TUGAS DIBERIKAN:
Salin kata demi kata bagian teks tentang penerjemahan Risalah-risalah An-Nur di bawah, mulai dari kalimat yang memuat "Istilah-istilah ini digunakan" hingga "demi gaya bahasa.".

HALAMAN:
Ketiga; istilah-istilah unik.

Ustadz mujaddid Badiuzzaman Sa’id An-Nursi memiliki sejumlah istilah-istilah tersendiri, sama seperti para imam mujaddid sebelum-sebelumnya, seperti Imam Abu Hamid Al-Ghazali, Imam Fakhruddin Ar-Razi dan lainnya.

Istilah-istilah ini digunakan di hampir sebagian besar Risalah-risalah An-Nur. Istilah-istilah ini sendiri memiliki makna dalam yang perlu diterjemahkan secara mendalam pula agar seimbang.

Mengacu kepada sejumlah kesulitan inilah kami menempuh jalan tengah dalam proses penerjemahan. Cara ini mengacu pada kaidah “tidak berlebihan, pun tidak asal-asalan.” Artinya, tidak berlebihan untuk menerjemahkan kata per-kata sehingga mengabaikan makna, juga tidak mengabaikan makna demi gaya bahasa.

 

Editing dan Pembacaan Ulang;

Komite terjemah membentuk komite editing untuk meningkatkan kejelian dan kepekaan setiap kata dan rangkaian kata Risalah-risalah An-Nur.

Hasil terjemah dianalisa oleh para pakar bahasa dengan jumlah mencapai lebih dari limapuluh ahli bahasa. Lebih dari puluhan tahun, mereka ini berguru pada Risalah-risalah An-Nur dan memahaminya, dan masing-masing dari mereka ini menguasai bahasa Arab. Mereka berasal dari berbagai kawasan Turki, mereka mengadakan evaluasi, akurasi, dan lebih banyak menolak dari pada menerima. Tim ini bekerja tanpa 

34. Page

kenal waktu, rela meninggalkan segala sesuatu, meski mereka sendiri memiliki banyak pekerjaan, kesibukan, dan tanggung jawab, demi tujuan yang satu ini.

ENTRI TERSEDIA:
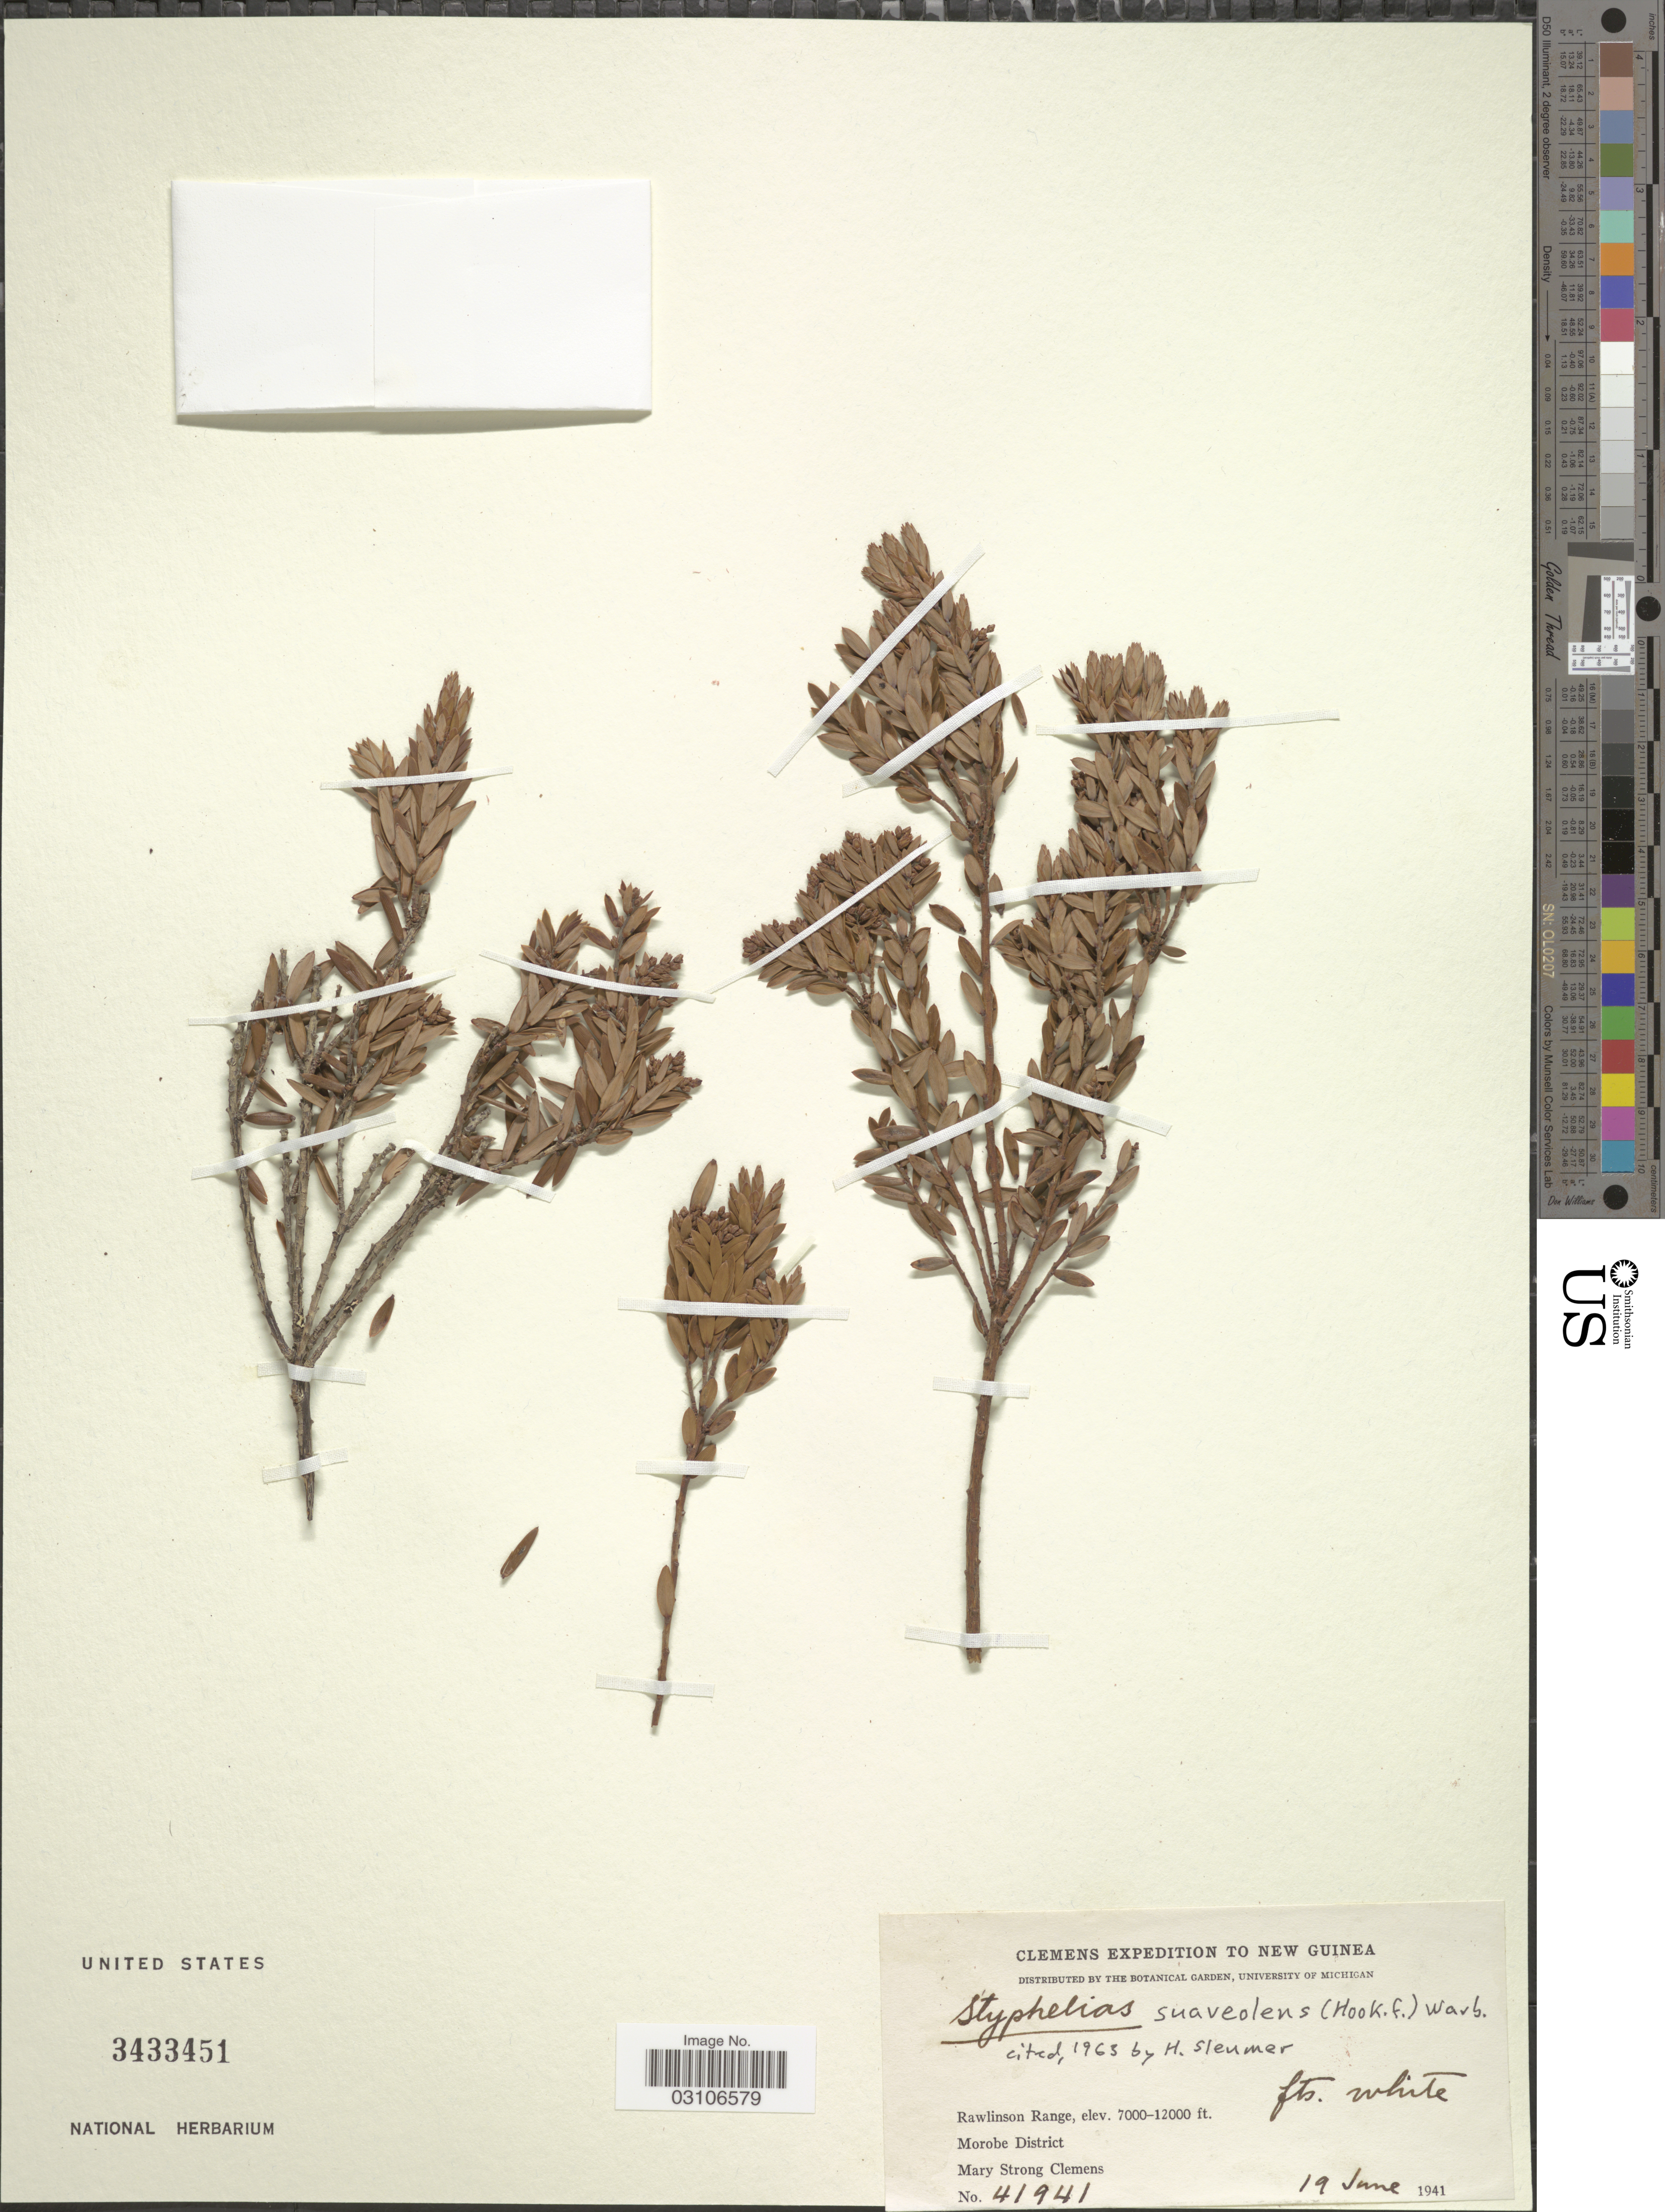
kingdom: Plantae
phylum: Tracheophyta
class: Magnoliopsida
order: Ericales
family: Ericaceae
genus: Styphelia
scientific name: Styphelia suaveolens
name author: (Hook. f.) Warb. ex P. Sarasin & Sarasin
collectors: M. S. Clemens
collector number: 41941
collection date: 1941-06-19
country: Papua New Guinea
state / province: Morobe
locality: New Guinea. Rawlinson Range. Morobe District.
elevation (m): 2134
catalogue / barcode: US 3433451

JAWABAN TUGAS:
Istilah-istilah ini digunakan di hampir sebagian besar Risalah-risalah An-Nur. Istilah-istilah ini sendiri memiliki makna dalam yang perlu diterjemahkan secara mendalam pula agar seimbang.

Mengacu kepada sejumlah kesulitan inilah kami menempuh jalan tengah dalam proses penerjemahan. Cara ini mengacu pada kaidah “tidak berlebihan, pun tidak asal-asalan.” Artinya, tidak berlebihan untuk menerjemahkan kata per-kata sehingga mengabaikan makna, juga tidak mengabaikan makna demi gaya bahasa.